* Actions to take:
**1)** Copy word for word a stretch of the report on Dominic Cummings's claims, beginning at the words that contain "He also said" and stopping after "throughout the pandemic.".
**2)** Sum up the report on Dominic Cummings's claims in two sentences.
Start of Document segment
Boris Johnson was reluctant to tighten Covid restrictions as cases rose last autumn because he thought people dying from it were "essentially all over 80", Dominic Cummings has claimed.

He also said the prime minister had messaged him to say: "I no longer buy all this NHS overwhelmed stuff."

Mr Johnson had wanted to let Covid "wash through the country" rather than destroy the economy, Mr Cummings said.

The claims came in an interview with BBC political editor Laura Kuenssberg.

It is the first time Mr Cummings - Mr Johnson's former chief adviser - has given a one-on-one TV interview during his career in politics.

In response, Downing Street said the prime minister had taken the "necessary action to protect lives and livelihoods, guided by the best scientific advice" throughout the pandemic.

And the government had prevented the NHS "from being overwhelmed through three national lockdowns", a spokesperson added.

In a wide-ranging interview, Mr Cummings also said that, near the start of the pandemic last year, Mr Johnson had wanted to keep his weekly face-to-face meetings with the Queen going - but he had to warn his boss that she might die if she caught coronavirus.
End of Document segment
Start of Extracted material
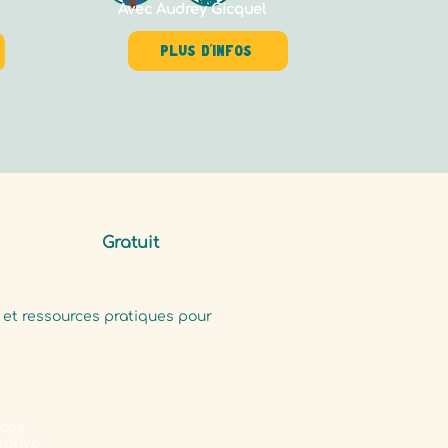
Avec Audrey Gicquel
Plus d'infos
Gratuit
t ressources pratiques pour
rces
rative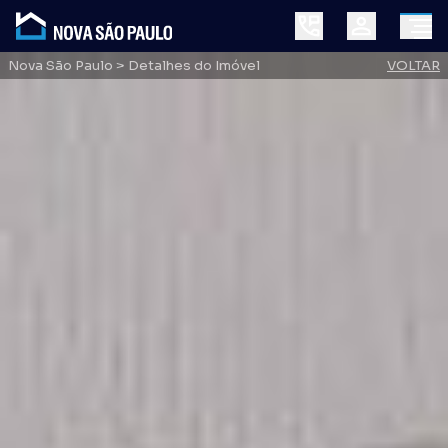
Nova São Paulo
> Detalhes do Imóvel
VOLTAR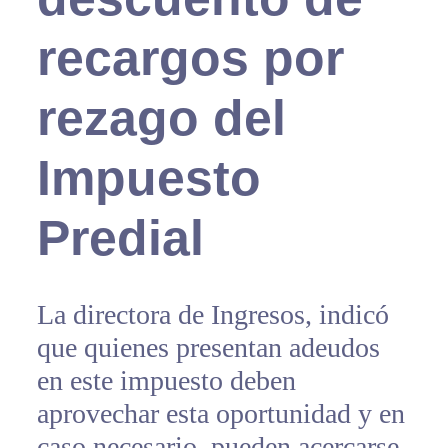
recargos por
rezago del
Impuesto
Predial
La directora de Ingresos, indicó
que quienes presentan adeudos
en este impuesto deben
aprovechar esta oportunidad y en
caso necesario, pueden acercarse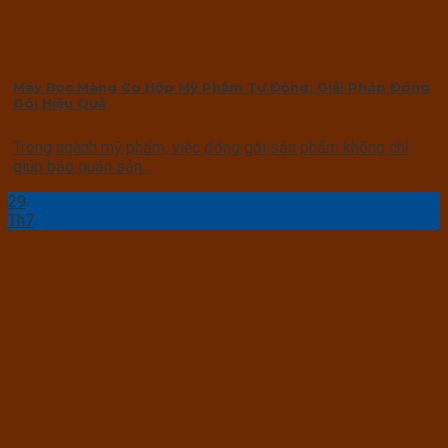
Máy Bọc Màng Co Hộp Mỹ Phẩm Tự Động: Giải Pháp Đóng
Gói Hiệu Quả
Trong ngành mỹ phẩm, việc đóng gói sản phẩm không chỉ
giúp bảo quản sản...
29
Th7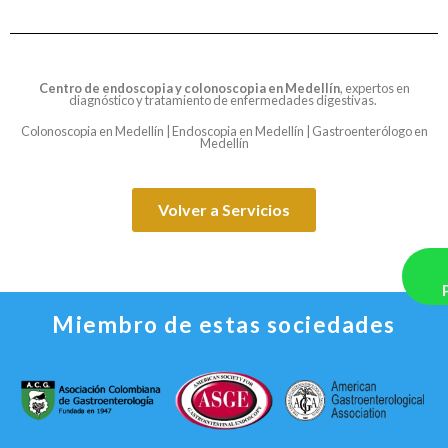
Centro de
endoscopia y colonoscopia en Medellín
, expertos en
diagnóstico y tratamiento de enfermedades digestivas.
Colonoscopia en Medellín | Endoscopia en Medellín | Gastroenterólogo en
Medellín
Volver a Servicios
Miembro de estas sociedades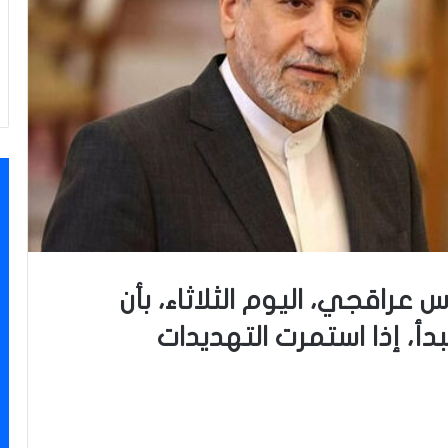
س عراقجي، اليوم الثلاثاء، بأن
دأ، إذا استمرت التهديدات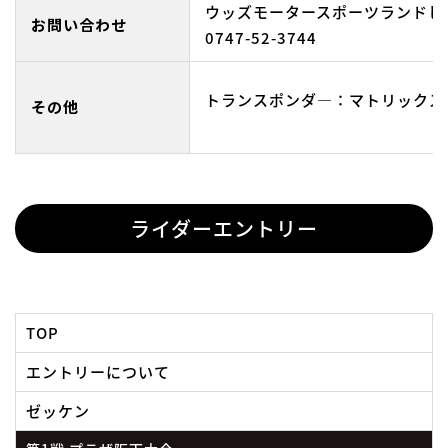
ウッズモータースポーツランドし
お問い合わせ
0747-52-3744
トランスポンダ―：マトリックス
その他
ライダーエントリー
TOP
エントリーについて
ゼッケン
End of Extracted material
* Answers to this exercise:
**1)**
He also said the prime minister had messaged him to say: "I no longer buy all this NHS overwhelmed stuff."

Mr Johnson had wanted to let Covid "wash through the country" rather than destroy the economy, Mr Cummings said.

The claims came in an interview with BBC political editor Laura Kuenssberg.

It is the first time Mr Cummings - Mr Johnson's former chief adviser - has given a one-on-one TV interview during his career in politics.

In response, Downing Street said the prime minister had taken the "necessary action to protect lives and livelihoods, guided by the best scientific advice" throughout the pandemic.

**2)** Dominic Cummings, Boris Johnson's former chief adviser, told the BBC's Laura Kuenssberg that Mr Johnson resisted tighter Covid restrictions last autumn because he thought those dying were "essentially all over 80" and wanted to let the virus "wash through the country" rather than destroy the economy. Downing Street responded that the prime minister had been guided by the best scientific advice and that three national lockdowns had kept the NHS from being overwhelmed.